Mike: My kids got on social media around 10 or 11 years old. My son got on social media when he got his phone, even though we didn’t want him on social media. He was mostly on Instagram and Facebook because a lot of the family is on Facebook. It got to the point where I just had to monitor him because the girls would walk by and listen. I allowed them to get on social media when they were around 10 years old, and their first experience with social media was TikTok.
Melinda: They all got phones as their fifth grade graduation present. There was less social media for my 25 year old than my 15 year old. I don’t monitor their accounts, but I always keep an eye out. I try to give them some freedom, and then I reel them back in if I see a reason to be concerned. My son is very open with me, and he really isn’t that interested in social media – he’s more interested in gaming. But he does go on Instagram and Snapchat.
Jane: My 11 year old does not have a phone. We’ve been more restrictive with our kids, even with screen time. My older son got an iPad when he was 10, but we told him that it’s our iPad, and we’ll give it to him for a certain amount of time. He’s not that interested in things like TikTok, but he does watch videos on YouTube. We don’t allow him to have accounts. We’re just not there yet. We’re not ready to hand that world over to him because we’re scared of that world. You just don’t know what’s out there.
Mike: Yeah, it’s hard. One of the challenges that we’ve had is that my girls are a little bit more mature than my son. But because he’s the oldest, he gets a lot of the things first. The girls have some of the same access, but they’re more mature, and they can handle it, with the exception of my youngest. I keep it away from her because I don’t think she has the same judgment as the other girls, and I don’t think she would use it well. But there are social pressures.
Jane: That’s like one of the big challenges because you want to give them stuff, make them happy and not be ostracized by other kids, but at the same time, you still want to have control. Because once you hand it over, it can lead to anything. It’s not like putting them in front of a television, where they can watch a half-hour show. Even when adults get on their phones, you start looking at one thing, and that leads you to something else. And suddenly so much time has gone by.
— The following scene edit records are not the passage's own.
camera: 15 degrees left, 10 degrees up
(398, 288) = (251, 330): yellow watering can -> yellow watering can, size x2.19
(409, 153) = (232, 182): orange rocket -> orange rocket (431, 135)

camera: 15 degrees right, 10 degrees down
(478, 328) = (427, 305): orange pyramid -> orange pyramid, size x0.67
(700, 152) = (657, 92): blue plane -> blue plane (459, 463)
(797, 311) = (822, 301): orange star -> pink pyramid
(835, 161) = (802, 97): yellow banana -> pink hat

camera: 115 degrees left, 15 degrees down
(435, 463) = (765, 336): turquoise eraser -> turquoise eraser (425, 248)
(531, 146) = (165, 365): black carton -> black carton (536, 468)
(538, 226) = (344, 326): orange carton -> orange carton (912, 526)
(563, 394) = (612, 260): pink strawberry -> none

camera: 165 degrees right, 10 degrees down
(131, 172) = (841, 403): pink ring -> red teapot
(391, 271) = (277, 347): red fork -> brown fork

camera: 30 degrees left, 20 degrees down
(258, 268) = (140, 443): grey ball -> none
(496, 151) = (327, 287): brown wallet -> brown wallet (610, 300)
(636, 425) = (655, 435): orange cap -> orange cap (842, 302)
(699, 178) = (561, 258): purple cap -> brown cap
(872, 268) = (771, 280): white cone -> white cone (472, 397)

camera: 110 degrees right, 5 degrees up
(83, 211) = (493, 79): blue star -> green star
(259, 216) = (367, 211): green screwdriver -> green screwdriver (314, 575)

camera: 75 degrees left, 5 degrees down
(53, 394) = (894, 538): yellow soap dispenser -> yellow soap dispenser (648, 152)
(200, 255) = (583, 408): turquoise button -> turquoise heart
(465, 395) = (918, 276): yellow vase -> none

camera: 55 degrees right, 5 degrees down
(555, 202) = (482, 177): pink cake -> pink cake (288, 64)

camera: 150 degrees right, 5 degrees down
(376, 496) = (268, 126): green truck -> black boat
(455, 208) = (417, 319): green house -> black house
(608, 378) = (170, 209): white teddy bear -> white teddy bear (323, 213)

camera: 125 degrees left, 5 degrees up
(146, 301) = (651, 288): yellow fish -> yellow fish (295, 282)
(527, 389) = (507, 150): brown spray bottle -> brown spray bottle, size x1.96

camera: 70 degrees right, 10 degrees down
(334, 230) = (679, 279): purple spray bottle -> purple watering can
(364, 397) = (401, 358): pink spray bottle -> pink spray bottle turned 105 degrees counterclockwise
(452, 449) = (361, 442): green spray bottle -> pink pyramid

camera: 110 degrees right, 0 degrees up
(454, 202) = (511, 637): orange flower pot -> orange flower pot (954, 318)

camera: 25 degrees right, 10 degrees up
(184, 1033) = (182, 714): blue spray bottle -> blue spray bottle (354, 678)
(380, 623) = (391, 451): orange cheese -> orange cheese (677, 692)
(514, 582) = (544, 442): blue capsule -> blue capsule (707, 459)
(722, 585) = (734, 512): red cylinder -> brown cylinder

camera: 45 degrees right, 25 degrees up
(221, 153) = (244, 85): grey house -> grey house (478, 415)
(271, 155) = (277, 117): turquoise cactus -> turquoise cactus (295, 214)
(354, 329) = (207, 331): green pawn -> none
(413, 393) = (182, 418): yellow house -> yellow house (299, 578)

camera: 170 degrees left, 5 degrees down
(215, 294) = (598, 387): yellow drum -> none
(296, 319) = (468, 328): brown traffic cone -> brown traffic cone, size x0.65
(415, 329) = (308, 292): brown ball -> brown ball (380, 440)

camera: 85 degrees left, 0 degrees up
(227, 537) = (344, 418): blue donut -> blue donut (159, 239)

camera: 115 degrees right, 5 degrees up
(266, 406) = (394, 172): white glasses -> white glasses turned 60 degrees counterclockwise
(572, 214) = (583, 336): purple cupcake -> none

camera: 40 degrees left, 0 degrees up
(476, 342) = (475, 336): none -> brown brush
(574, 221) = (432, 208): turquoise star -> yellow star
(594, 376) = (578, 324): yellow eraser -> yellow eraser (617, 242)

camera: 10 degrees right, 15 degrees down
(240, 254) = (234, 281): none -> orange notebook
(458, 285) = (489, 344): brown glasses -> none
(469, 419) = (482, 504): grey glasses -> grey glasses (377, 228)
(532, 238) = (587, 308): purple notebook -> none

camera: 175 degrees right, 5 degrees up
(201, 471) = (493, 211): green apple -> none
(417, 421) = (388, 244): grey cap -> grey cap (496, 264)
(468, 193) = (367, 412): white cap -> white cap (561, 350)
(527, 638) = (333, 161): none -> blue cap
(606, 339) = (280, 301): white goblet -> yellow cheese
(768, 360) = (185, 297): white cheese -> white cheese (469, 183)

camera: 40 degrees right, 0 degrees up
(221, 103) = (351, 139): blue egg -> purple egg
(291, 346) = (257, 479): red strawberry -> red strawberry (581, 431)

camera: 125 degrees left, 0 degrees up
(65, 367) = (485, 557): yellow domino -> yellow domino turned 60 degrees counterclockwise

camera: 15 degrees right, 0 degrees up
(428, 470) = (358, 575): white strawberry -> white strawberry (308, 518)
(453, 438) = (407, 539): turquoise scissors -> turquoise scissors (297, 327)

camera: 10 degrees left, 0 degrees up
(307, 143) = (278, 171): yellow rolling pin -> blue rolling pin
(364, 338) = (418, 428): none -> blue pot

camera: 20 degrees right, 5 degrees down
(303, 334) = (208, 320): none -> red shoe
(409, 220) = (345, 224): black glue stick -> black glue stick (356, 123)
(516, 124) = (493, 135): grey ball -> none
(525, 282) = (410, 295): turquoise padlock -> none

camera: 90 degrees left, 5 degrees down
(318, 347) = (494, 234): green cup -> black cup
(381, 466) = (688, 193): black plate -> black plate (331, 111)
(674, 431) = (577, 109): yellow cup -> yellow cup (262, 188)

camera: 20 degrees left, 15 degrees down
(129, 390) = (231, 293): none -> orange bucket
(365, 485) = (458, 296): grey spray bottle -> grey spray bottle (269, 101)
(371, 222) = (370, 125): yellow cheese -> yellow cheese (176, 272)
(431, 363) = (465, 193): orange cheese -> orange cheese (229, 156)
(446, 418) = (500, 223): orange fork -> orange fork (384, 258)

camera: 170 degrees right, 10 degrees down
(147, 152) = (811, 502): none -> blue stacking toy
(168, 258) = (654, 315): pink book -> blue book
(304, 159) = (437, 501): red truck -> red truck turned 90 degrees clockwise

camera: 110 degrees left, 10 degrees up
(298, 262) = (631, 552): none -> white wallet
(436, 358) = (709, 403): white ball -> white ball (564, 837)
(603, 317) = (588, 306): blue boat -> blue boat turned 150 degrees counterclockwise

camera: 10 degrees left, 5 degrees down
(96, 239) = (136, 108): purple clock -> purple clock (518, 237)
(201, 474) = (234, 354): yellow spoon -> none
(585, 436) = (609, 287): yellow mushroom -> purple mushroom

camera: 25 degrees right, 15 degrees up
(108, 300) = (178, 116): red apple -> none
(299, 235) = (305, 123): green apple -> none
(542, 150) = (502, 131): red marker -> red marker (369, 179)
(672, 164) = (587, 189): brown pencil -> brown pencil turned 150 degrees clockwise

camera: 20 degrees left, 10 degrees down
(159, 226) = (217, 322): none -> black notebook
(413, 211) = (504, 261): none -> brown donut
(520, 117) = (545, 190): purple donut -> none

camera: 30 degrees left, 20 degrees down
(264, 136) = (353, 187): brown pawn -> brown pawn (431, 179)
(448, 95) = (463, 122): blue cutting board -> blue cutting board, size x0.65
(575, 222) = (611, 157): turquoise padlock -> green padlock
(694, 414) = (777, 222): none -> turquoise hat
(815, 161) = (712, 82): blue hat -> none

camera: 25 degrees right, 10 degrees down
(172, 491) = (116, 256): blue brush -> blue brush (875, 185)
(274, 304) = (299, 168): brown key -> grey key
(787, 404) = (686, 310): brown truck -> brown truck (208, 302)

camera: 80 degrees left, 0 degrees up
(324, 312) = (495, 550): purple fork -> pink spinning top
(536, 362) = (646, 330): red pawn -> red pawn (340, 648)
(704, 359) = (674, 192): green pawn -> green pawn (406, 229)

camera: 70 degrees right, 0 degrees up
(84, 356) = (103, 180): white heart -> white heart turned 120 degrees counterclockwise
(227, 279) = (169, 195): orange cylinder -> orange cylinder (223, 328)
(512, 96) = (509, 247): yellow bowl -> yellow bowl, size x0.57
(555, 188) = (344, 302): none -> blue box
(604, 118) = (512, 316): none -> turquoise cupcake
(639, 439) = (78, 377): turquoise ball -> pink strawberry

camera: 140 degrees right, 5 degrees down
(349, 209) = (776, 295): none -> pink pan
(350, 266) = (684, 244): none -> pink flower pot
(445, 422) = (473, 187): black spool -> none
Mike: I deleted the Facebook app on my phone because of that.
Melinda: Me too. I really want my kids to watch “The Social Dilemma” because it really explains all of this to a T. The same guy that makes the algorithm says he leaves his phone in the car so he can pay attention to his family. He’s so addicted. The day after I watched it, I deleted my Facebook account.
Mike: I can actually feel my anxiety level rising as I’m scrolling. After a while, I feel like I can’t breathe as well, and I’m always trying to stop, but there’s something that compels me to keep scrolling. They say it can be addicting – it’s the same type of thing that keeps people in the casinos for 10 hours a day.
Melinda: The movie talks about that. And for kids, getting “likes” increases their dopamine, so they’ll get all dressed up before taking a picture. Or they’ll delete pictures that don’t get enough likes.